Which lines in the records contain the word "backrest"? Select each of those lines and copy it.

-------- Records supplied --------

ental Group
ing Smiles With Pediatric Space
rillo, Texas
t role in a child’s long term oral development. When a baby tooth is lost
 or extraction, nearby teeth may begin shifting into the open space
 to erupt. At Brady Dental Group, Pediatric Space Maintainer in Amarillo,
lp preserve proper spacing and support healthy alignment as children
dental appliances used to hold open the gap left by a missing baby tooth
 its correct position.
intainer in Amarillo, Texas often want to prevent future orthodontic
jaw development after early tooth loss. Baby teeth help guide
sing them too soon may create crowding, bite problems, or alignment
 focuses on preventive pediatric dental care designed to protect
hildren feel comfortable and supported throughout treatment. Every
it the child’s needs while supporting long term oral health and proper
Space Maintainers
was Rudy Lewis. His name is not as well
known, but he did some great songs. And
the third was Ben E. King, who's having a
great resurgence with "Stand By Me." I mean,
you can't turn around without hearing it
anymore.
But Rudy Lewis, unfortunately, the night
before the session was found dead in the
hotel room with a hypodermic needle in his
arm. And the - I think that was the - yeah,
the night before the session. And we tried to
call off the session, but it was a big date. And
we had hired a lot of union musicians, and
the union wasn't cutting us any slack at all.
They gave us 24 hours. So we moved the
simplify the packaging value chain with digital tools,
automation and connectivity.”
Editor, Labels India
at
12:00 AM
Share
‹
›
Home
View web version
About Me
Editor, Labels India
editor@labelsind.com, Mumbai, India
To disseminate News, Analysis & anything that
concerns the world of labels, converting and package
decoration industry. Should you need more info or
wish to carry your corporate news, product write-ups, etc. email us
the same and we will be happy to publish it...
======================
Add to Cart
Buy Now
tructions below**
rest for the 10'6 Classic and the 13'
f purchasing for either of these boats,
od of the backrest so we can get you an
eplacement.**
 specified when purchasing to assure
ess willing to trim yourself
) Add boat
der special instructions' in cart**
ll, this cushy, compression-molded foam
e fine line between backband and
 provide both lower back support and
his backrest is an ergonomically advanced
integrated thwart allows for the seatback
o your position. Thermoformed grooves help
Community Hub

--------

#### Task response
od of the backrest so we can get you an
his backrest is an ergonomically advanced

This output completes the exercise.